Both dogs are now in quarantine for 10 days to check for rabies, which is standard in dog bite cases, said Rhett Nicks, director of Davis County Animal Care and Control, KSTU reported.

“There’s a severe injury to a human,” Nicks said, KTVX reported. “So we are doing a dangerous dog investigation which could range from nothing being done up to including euthanasia.”

Jessica Nusz, a friend of the owner, started the online petition to save the dogs, named Polar and Bear, KSTU reported.

“It was just a freak accident and the neighbors know it was a freak accident especially if you’re not careful with big dogs,” Nusz said, KTVX reported.

In the petition, Nusz argues the “unfortunate” incident probably took place because the dogs mistook the sock for a toy and tried to play tug-of-war, not realizing the boy’s hand was inside.

The petition, at the Care2 online petition site, was nearing 100,000 signatures as of Wednesday morning.

“The dog thought it was a toy.

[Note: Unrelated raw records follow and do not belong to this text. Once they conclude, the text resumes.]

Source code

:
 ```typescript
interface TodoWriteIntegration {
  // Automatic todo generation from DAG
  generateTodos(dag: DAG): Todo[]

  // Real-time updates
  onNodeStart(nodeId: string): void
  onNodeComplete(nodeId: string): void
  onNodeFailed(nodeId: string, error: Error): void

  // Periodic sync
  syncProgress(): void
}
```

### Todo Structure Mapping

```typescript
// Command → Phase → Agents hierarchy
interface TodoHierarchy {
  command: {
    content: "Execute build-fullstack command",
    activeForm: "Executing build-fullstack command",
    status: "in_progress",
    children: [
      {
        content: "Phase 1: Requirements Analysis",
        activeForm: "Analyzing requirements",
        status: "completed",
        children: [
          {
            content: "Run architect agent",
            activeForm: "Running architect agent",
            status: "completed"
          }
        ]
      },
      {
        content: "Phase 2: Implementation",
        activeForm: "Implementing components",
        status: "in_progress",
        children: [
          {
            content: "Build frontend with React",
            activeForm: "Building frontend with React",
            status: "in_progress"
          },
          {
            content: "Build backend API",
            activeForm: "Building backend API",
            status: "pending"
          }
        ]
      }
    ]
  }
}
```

It’s not the dogs fault,” wrote one person who signed.

Some petition backers said the parents of the 4-year-old, not the dogs, are to blame.

“The dogs should not suffer due to negligence of a parent,” a person commented.

“This is ultimately the parents fault, the child should never have been unsupervised, even in their own backyard,” wrote another.

Nicks said animal control officials will look at all the facts in their investigation, KSTU reported.

“We look at the whole situation,” Nicks said, according to the station. “We try to look at every situation that could determine the animal dangerous, as well as could mitigate the fact that the animal is dangerous.”